§ **Request**: Please set down the rows below word for word, starting with the line that contains "Document page, 1500x844 pixels." and going on through the line that contains "text_box <number> [1463, 0, 1602, 157]".
----------------
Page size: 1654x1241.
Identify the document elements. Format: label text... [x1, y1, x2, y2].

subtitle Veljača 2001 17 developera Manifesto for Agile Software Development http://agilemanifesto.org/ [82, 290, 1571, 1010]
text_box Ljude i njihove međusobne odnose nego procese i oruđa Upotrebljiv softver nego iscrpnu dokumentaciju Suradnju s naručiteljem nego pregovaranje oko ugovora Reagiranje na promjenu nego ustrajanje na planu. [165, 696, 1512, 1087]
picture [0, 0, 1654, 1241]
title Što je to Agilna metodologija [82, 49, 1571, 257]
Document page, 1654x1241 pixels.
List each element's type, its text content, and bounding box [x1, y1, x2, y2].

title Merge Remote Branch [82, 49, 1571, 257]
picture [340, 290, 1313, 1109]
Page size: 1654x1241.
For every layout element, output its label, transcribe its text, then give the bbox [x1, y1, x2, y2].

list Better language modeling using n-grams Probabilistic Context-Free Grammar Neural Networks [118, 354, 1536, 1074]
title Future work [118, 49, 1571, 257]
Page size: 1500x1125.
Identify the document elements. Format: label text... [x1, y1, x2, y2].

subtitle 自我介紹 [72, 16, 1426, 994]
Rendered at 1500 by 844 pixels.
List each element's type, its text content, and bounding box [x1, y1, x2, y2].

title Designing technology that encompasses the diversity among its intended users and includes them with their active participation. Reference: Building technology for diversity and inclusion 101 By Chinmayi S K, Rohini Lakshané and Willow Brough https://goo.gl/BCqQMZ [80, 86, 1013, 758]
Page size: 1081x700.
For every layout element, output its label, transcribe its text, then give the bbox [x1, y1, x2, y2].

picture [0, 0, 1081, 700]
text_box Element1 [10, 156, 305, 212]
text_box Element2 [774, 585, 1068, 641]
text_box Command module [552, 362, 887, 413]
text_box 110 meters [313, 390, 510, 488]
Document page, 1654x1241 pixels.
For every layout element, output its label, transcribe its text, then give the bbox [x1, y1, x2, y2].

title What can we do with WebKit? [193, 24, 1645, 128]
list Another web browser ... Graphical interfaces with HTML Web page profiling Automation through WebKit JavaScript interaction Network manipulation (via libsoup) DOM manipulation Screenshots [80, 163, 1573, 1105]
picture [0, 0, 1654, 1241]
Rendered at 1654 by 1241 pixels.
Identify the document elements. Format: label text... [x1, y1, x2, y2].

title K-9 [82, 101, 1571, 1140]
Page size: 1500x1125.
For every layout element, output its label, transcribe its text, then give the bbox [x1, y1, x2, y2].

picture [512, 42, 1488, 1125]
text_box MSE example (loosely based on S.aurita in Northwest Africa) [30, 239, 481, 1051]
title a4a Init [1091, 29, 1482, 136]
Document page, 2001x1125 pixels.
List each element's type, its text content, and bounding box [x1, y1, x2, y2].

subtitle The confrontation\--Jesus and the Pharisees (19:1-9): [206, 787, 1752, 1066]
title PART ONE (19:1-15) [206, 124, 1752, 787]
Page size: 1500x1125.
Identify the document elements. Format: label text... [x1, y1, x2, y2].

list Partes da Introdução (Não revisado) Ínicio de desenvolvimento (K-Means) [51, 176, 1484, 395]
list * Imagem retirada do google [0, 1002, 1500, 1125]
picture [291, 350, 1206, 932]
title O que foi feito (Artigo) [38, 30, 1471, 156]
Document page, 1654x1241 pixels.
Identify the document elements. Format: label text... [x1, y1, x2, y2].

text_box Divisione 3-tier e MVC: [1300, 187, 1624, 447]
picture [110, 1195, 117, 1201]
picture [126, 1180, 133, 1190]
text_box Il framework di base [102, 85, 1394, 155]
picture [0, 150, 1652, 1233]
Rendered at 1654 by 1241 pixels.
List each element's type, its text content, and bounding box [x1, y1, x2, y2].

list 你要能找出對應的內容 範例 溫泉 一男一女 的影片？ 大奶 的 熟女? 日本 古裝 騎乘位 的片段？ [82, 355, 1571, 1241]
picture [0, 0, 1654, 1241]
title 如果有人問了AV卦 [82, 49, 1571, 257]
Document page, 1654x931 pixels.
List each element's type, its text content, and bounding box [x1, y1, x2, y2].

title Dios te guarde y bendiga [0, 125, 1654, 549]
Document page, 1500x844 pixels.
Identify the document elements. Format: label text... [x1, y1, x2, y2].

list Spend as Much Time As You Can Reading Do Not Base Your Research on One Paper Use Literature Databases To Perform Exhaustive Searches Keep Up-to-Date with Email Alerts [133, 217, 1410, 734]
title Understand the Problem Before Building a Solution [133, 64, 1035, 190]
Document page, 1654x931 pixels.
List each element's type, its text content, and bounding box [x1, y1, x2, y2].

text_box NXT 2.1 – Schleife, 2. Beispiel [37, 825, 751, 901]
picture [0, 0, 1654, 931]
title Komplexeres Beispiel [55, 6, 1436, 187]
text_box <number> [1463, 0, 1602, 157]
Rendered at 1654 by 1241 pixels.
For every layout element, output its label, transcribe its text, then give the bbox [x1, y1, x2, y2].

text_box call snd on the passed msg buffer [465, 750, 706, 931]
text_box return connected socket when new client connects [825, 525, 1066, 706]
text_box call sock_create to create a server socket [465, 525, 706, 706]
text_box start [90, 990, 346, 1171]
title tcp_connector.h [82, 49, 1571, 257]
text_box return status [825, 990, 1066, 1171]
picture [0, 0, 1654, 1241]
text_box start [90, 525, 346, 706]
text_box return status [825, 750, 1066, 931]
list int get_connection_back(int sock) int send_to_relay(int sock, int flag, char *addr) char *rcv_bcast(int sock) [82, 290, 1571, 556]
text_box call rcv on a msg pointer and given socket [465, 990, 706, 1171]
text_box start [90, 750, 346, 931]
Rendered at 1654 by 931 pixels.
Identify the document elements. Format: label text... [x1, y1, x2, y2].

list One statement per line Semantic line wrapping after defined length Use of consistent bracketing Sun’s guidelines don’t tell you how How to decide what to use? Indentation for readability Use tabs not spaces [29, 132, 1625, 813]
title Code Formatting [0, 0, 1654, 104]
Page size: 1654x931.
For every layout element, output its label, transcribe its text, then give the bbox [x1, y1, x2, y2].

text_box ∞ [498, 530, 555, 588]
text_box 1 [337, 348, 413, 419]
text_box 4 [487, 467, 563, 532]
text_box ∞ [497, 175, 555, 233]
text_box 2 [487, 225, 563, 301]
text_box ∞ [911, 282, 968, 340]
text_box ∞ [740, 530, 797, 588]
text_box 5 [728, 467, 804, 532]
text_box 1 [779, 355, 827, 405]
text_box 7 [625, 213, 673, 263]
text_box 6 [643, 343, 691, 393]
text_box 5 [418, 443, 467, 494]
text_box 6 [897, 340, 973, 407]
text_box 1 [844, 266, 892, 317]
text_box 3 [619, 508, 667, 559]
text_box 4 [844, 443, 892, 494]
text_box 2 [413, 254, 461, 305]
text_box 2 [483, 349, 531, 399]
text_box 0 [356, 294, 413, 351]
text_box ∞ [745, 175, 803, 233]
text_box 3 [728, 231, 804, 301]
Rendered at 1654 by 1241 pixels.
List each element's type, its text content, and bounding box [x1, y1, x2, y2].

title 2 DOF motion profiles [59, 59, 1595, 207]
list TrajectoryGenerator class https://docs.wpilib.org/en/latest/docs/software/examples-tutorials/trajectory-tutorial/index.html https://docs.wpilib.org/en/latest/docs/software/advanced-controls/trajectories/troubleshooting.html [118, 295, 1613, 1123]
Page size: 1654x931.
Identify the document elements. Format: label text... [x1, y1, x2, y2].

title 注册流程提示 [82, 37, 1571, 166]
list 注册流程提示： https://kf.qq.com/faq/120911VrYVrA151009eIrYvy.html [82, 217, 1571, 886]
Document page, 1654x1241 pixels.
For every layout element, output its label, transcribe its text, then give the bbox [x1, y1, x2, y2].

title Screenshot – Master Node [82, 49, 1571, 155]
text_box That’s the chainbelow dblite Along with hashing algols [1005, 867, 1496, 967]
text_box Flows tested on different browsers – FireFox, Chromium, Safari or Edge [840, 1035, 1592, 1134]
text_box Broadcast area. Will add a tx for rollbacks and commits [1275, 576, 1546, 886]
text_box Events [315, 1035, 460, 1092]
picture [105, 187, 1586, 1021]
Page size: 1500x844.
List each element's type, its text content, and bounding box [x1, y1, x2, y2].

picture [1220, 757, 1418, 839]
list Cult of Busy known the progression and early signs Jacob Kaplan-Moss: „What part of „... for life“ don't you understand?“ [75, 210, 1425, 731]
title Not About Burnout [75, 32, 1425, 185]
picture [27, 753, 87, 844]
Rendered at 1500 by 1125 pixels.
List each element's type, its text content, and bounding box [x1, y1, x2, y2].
----------------
§ **Answer to this problem**:
Document page, 1500x844 pixels.
Identify the document elements. Format: label text... [x1, y1, x2, y2].

list Spend as Much Time As You Can Reading Do Not Base Your Research on One Paper Use Literature Databases To Perform Exhaustive Searches Keep Up-to-Date with Email Alerts [133, 217, 1410, 734]
title Understand the Problem Before Building a Solution [133, 64, 1035, 190]
Document page, 1654x931 pixels.
List each element's type, its text content, and bounding box [x1, y1, x2, y2].

text_box NXT 2.1 – Schleife, 2. Beispiel [37, 825, 751, 901]
picture [0, 0, 1654, 931]
title Komplexeres Beispiel [55, 6, 1436, 187]
text_box <number> [1463, 0, 1602, 157]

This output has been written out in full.